• General

  • security: Need enhancement Multiple users

  1. delete you from this device #Deleting a user should require a password.
    2.Other users switching from one user to another should be asked for a password. #Known security risk, my admin user has set a PIN password, when I switch from another user to admin, I don't need to enter the password, which should be dangerous.

Why do you need
When I lend my phone to my family or friends, they may try to switch user.

off-topic
When I was arrested by the they could have simply taken my fingerprints, facial recognition, unlocked my cell phone, and they could have used psychotropic drugs to coax me into giving up my password. That's why I don't use fingerprints or facial recognition. It's really hard to be in a country that's not free, and it's even harder to immigrate without money.

    aiss I think keeping the owner profile empty is the easiest way for you to get what you want. You can set it up so the owner profile has a very hard password/PIN. You can use secondary user profiles for all other stuff.

    If you do it this way:

    aiss delete you from this device #Deleting a user should require a password.

    To delete the user, someone would have to log in to owner. Even if someone stole your phone while you're using it, you're using a secondary user profile, so they'd still need to figure out the owner password.

    aiss Other users switching from one user to another should be asked for a password. #Known security risk, my admin user has set a PIN password, when I switch from another user to admin, I don't need to enter the password, which should be dangerous.

    It makes more sense for all profiles to use strong passwords or PINs.

    aiss When I lend my phone to my family or friends, they may try to switch user.

    They can try switching users all they want, but they can't log in to profiles they don't know the password to.

            To delete the user, someone would have to log in to owner. Even if someone stole your phone while you're using it, you're using a secondary user profile, so they'd still need to figure out the owner password.

            In my test, they do not need to know the owner's password. Delete the user configuration file, and will return to Multiple Users. He is the identity of the "admin. You(Owner)"

            You should test it yourself. "admin. You(Owner)" Add user "new user" Use different passwords.

            Delete "New User" it will return to Multiple Users UI
            He is now "admin. You (owner)", and this process does not need a password.

              aiss Sorry, maybe what I meant wasn't clear... I'll try to rephrase.

              My suggestion is to not use Owner for anything. Instead, set up a secondary user profile and use it as your normal-use profile. I personally leave my Owner profile completely empty. No apps or anything and it's secured by a long and complicated password.

              If you use a secondary user profile all the time, then deleting users would be much harder if someone were to borrow or take your phone. They'd need to get the Owner password. Secondary user profiles don't have the privileges to delete other profiles.

                  other8026
                  Always use auxiliary users to configure files. When you unlock the device, someone borrows or takes your mobile phone, it will not be difficult to delete the user. The reason is that he does not need to enter a password when he deletes

                  • Grapheneos needs to implement "deleting the auxiliary user configuration file" and needs to enter the password

                      aiss

                      There is no sense in putting requests here. No dev will ever notice this request nor even consider starting work for it.

                      To request something you need to visit github and create a request there.

                          aiss Again, if you don't use the owner profile for your daily use, then it wouldn't be a problem. It's a simple solution. It checks most of your boxes, and, best of all, it doesn't require the devs to add any further features or make changes to the OS or Settings app.

                          In your OP, you mention something about police forcing people to give up their passwords. If the police are already using the methods you mentioned to force passwords out of people, then would an additional password really be a deterrent?

                          If someone were to steal your phone and their intent is not to steal data, just the phone, they could easily factory reset it.
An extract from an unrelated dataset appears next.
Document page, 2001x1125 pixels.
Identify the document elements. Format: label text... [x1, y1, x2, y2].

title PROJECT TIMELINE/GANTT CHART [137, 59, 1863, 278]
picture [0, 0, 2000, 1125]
No password needed.

                          aiss Always use auxiliary users to configure files.
                          aiss Grapheneos needs to implement "deleting the auxiliary user configuration file" and needs to enter the password

                          Even if it's possible to allow a different secondary user to also modify profiles, it doesn't make sense since Owner still has to have that permission since it's the only profile on newly flashed or factory reset devices. Owner still needs that permission because secondary user profiles can be removed while Owner can't.
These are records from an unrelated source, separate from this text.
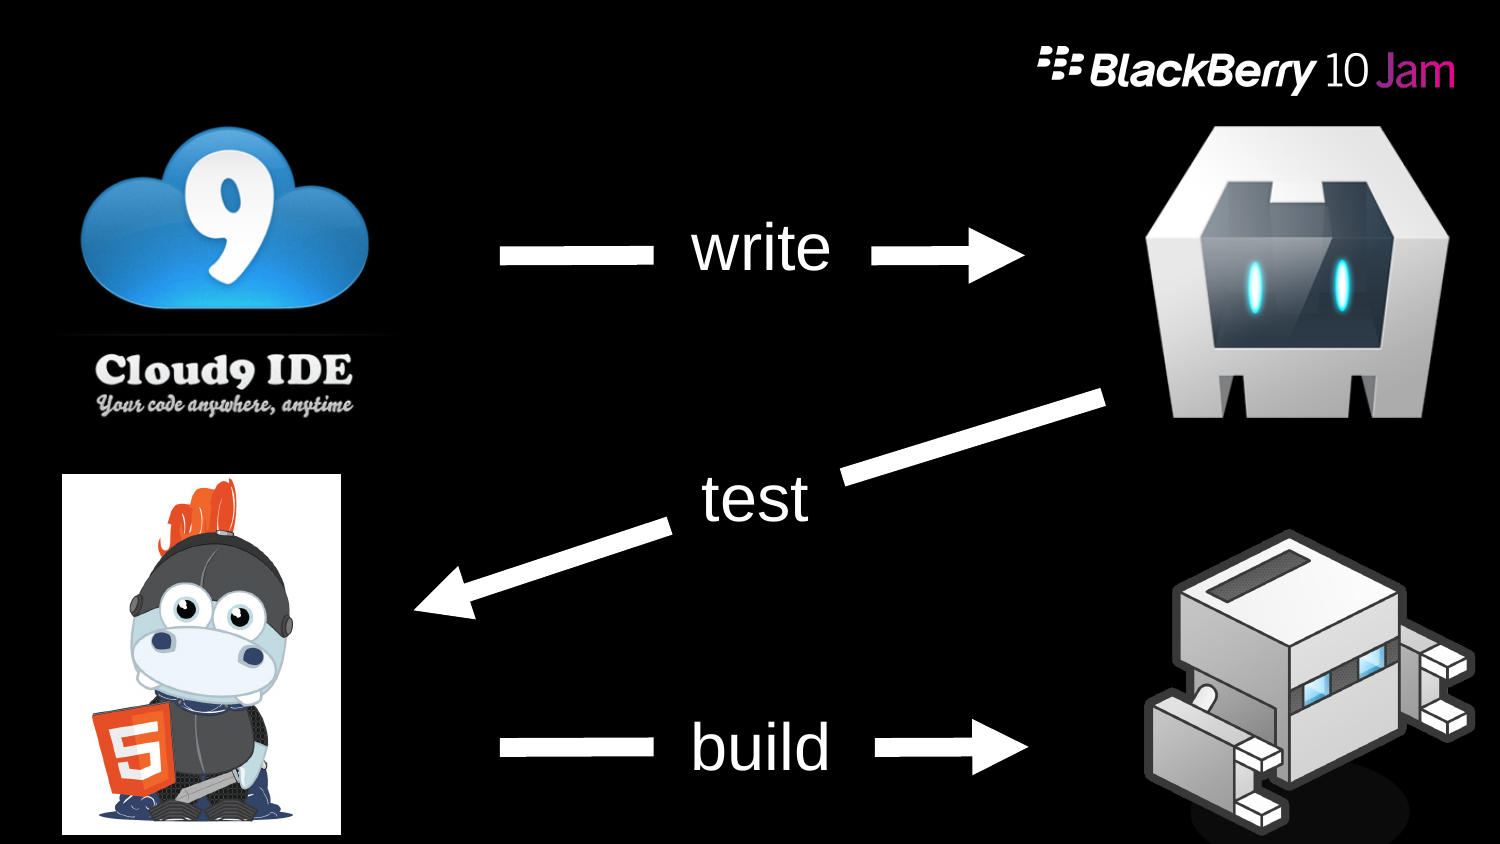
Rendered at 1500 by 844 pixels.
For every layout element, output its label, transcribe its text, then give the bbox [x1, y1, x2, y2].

picture [1124, 521, 1489, 844]
text_box build [676, 696, 847, 792]
text_box write [677, 196, 848, 292]
text_box [874, 740, 1029, 754]
text_box [413, 525, 670, 613]
picture [38, 121, 413, 421]
picture [62, 474, 341, 835]
picture [1037, 46, 1470, 485]
text_box test [686, 447, 825, 543]
text_box [871, 249, 1025, 262]
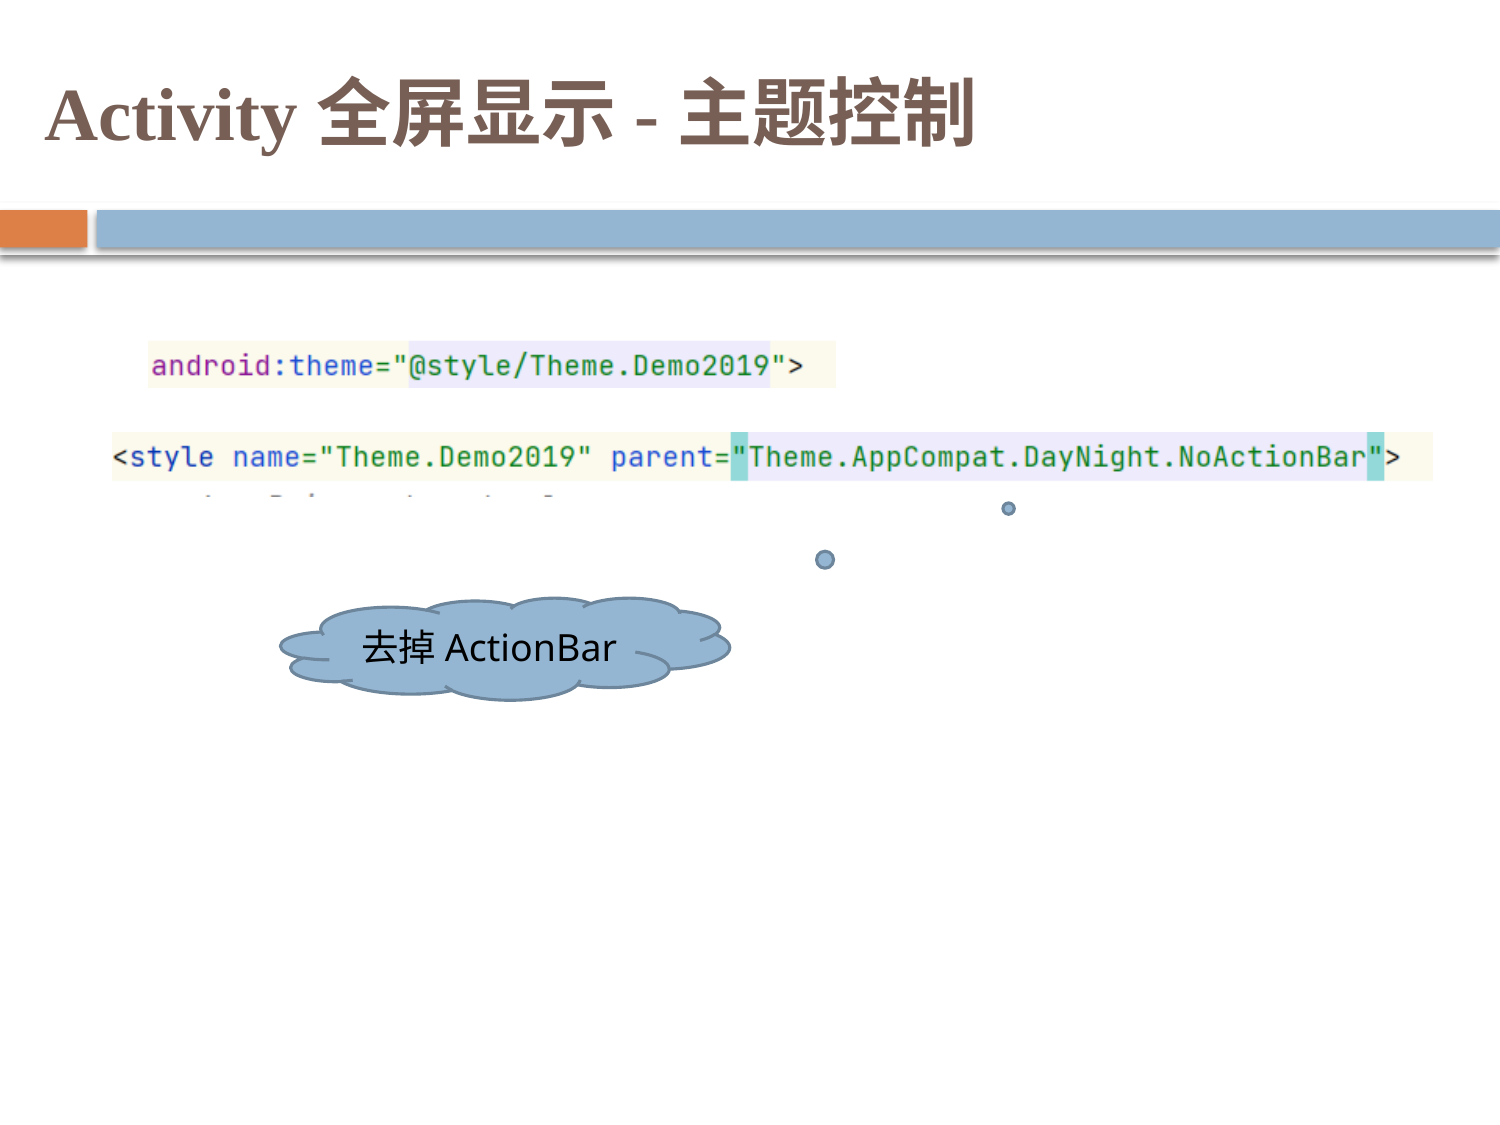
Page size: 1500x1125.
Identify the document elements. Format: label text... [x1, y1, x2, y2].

title Activity全屏显示-主题控制 [29, 29, 1367, 192]
text_box 去掉ActionBar [278, 596, 732, 702]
                          The only way I can see your request being fulfilled is if the Settings app were to optionally force Owner to authenticate when making certain changes, like in this guide. Depending on how they implement it, the settings app could also force authentication for other sensitive settings. But, then again, my suggestion to use a secondary profile for regular use instead of the owner profile achieves the same thing in practice.

                                JayJay There is no sense in putting requests here. No dev will ever notice this request nor even consider starting work for it.
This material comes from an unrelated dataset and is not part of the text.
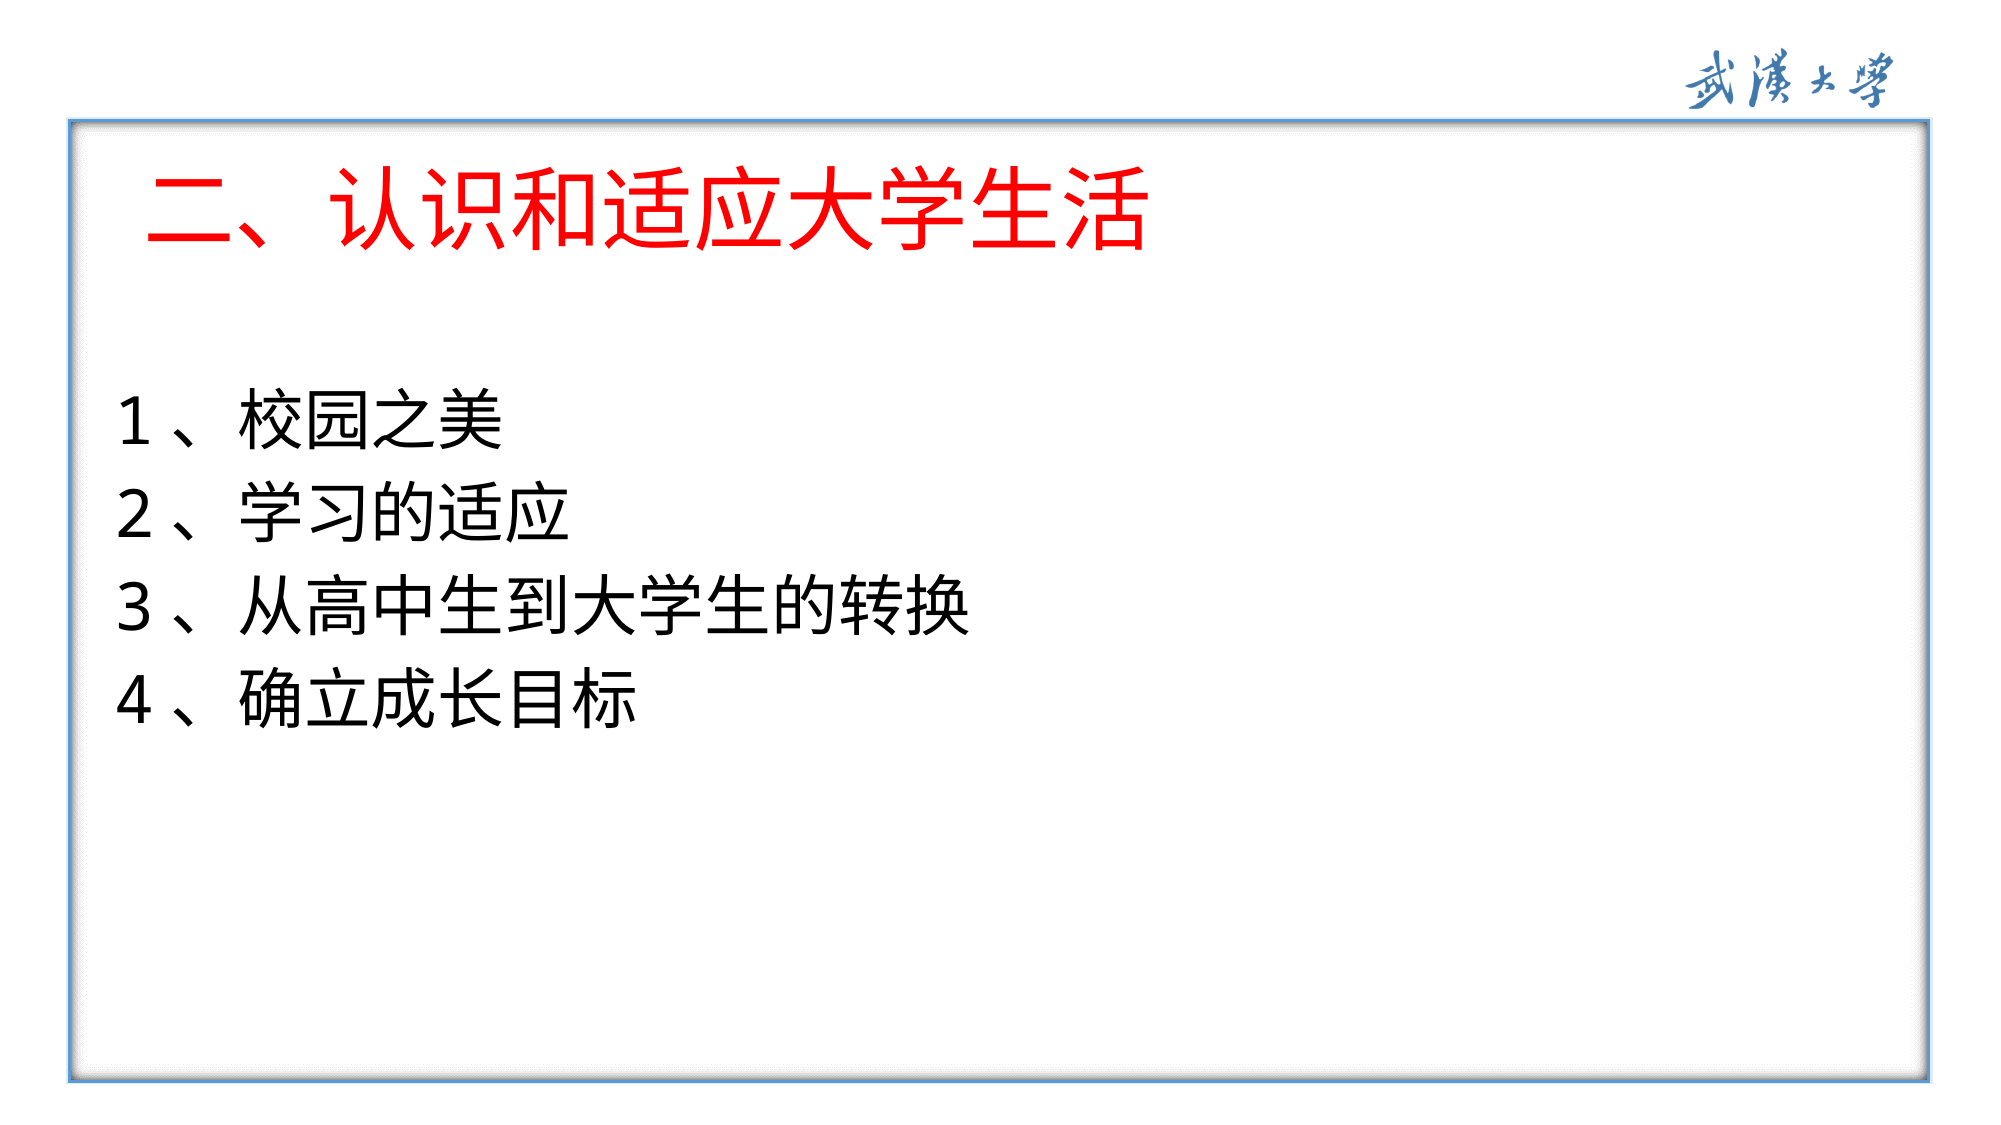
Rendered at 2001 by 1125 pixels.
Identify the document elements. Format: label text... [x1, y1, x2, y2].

title 二、认识和适应大学生活 [128, 156, 1929, 299]
picture [66, 117, 1933, 1084]
list 1、校园之美 2、学习的适应 3、从高中生到大学生的转换 4、确立成长目标 [99, 380, 1900, 1005]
                                To request something you need to visit github and create a request there.

                                But it does make sense to discuss feature requests here.

                                Devs and other community members read things on here. Good ideas won't just get buried. Just because a developer doesn't comment on a thread doesn't mean discussion here is a dead end. A discussion can lead to a very well thought out feature request. We don't want to waste the devs' time with incomplete feature requests or by constantly pinging them by discussing a feature on GitHub.